Children's Hospital Informatics Program, Harvard-MIT Division of Health Sciences and Technology, Harvard Medical School, Boston, Massachusetts, USA.
BMC Bioinformatics. 2010 Oct 28;11 Suppl 9(Suppl 9):S2. doi: 10.1186/1471-2105-11-S9-S2.
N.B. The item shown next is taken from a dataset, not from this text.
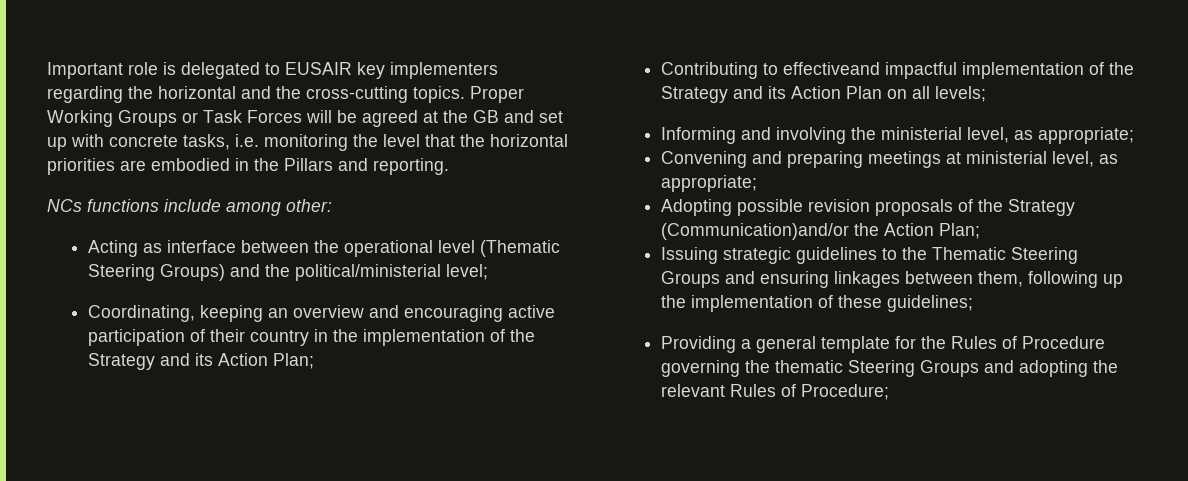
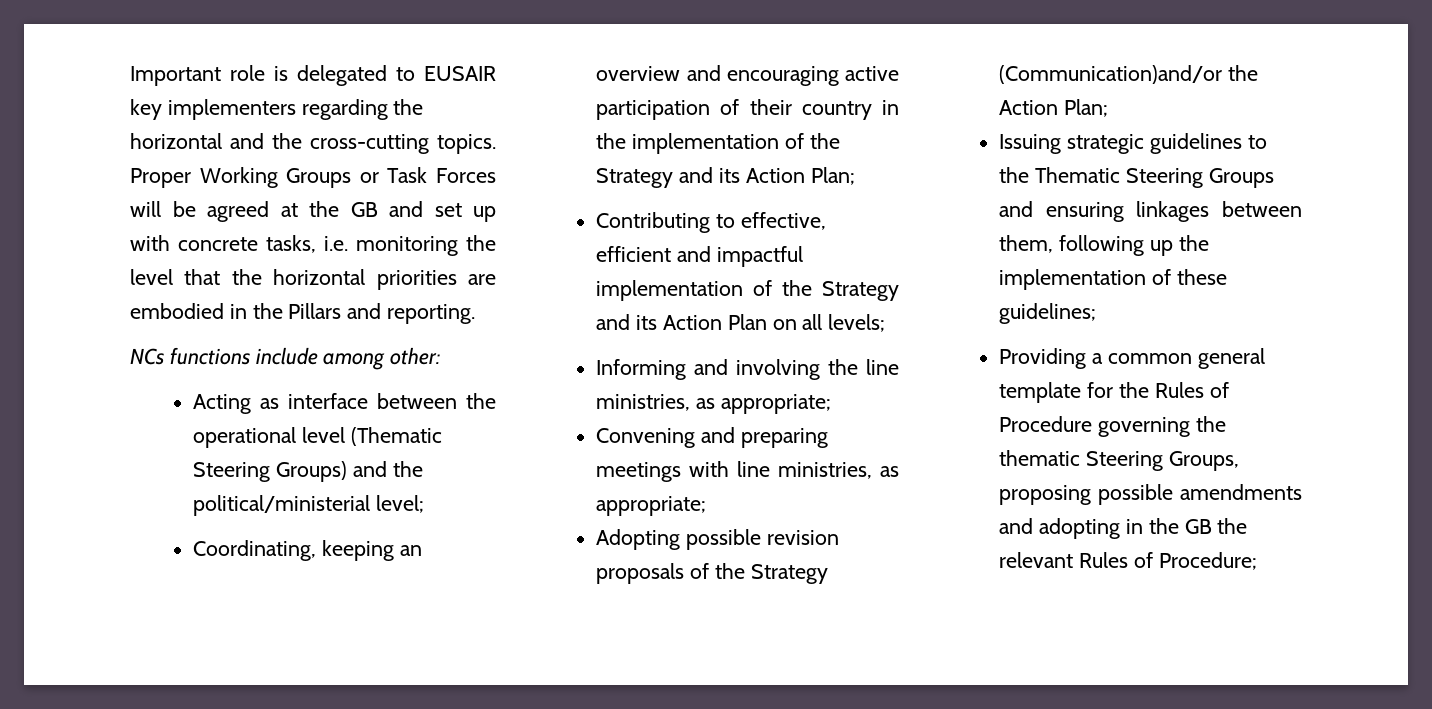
[782,62,880,75] effectiveand -> [740,212,826,230] [596,246,712,262] effective, efficient and
[880,127,1009,143] ministerial level, -> [866,359,899,375] [596,394,691,411] line ministries,
[945,151,1094,167] at ministerial level, -> [689,461,873,479] with line ministries,
(751, 344) none -> [1107,353,1192,364] common
[919,360,1088,377] Groups and adopting -> [1168,451,1239,471] [999,484,1302,505] [999,518,1212,539] Groups, proposing possible amendments and adopting in the GB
Identification of expression quantitative trait loci (eQTLs) is an emerging area in genomic study. The task requires an integrated analysis of genome-wide single nucleotide polymorphism (SNP) data and gene expression data, raising a new computational challenge due to the tremendous size of data.
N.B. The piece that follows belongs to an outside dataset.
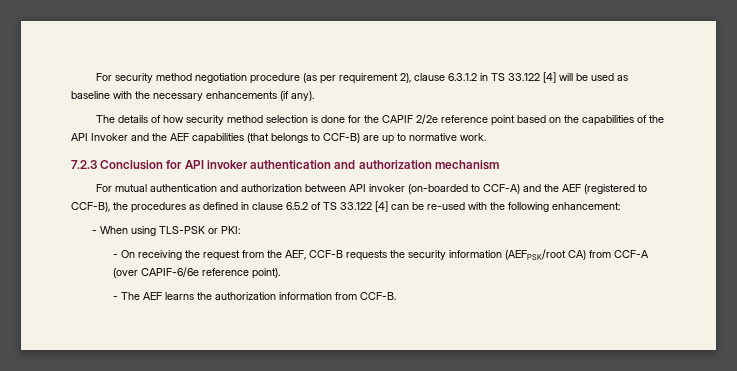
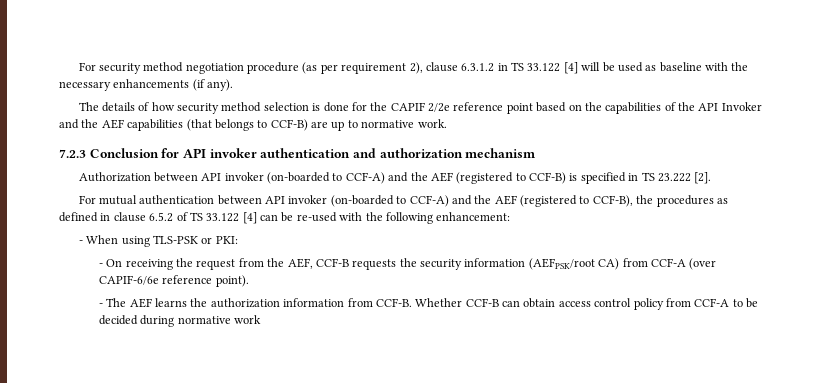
(499, 165) none -> [78,172,712,184] // Authorization between API invoker (on-boarded to CCF-A) and the AEF (registered to CCF-B) is specified in TS 23.222 [2].
[219,184,302,192] and authorization -> (215, 200) none
(397, 296) none -> [415,298,759,310] [98,315,262,327] Whether CCF-B can obtain access control policy from CCF-A to be decided during normative work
We develop a method to identify eQTLs. The method represents eQTLs as information flux between genetic variants and transcripts. We use information theory to simultaneously interrogate SNP and gene expression data, resulting in a Transcriptional Information Map (TIM) which captures the network of transcriptional information that links genetic variations, gene expression and regulatory mechanisms. These maps are able to identify both cis- and trans- regulating eQTLs. The application on a dataset of leukemia patients identifies eQTLs in the regions of the GART, PCP4, DSCAM, and RIPK4 genes that regulate ADAMTS1, a known leukemia correlate.
The information theory approach presented in this paper is able to infer the dependence networks between SNPs and transcripts, which in turn can identify cis- and trans-eQTLs. The application of our method to the leukemia study explains how genetic variants and gene expression are linked to leukemia.
表达数量性状基因座(eQTL)的鉴定是基因组研究中的一个新兴领域。由于数据量巨大,这项任务需要对全基因组单核苷酸多态性(SNP)数据和基因表达数据进行综合分析,这带来了新的计算挑战。
我们开发了一种识别 eQTL 的方法。该方法将 eQTL 表示为遗传变异和转录本之间的信息流。我们使用信息论同时检测 SNP 和基因表达数据,从而产生转录信息图(TIM),该图捕获了连接遗传变异、基因表达和调控机制的转录信息网络。这些图谱能够识别顺式和反式调节的 eQTL。在白血病患者数据集上的应用确定了 GART、PCP4、DSCAM 和 RIPK4 基因区域中的 eQTL,这些基因区域调节 ADAMTS1,ADAMTS1 是已知的白血病相关基因。
本文提出的信息论方法能够推断 SNP 和转录本之间的依赖网络,进而识别顺式和反式 eQTL。我们方法在白血病研究中的应用解释了遗传变异和基因表达如何与白血病相关联。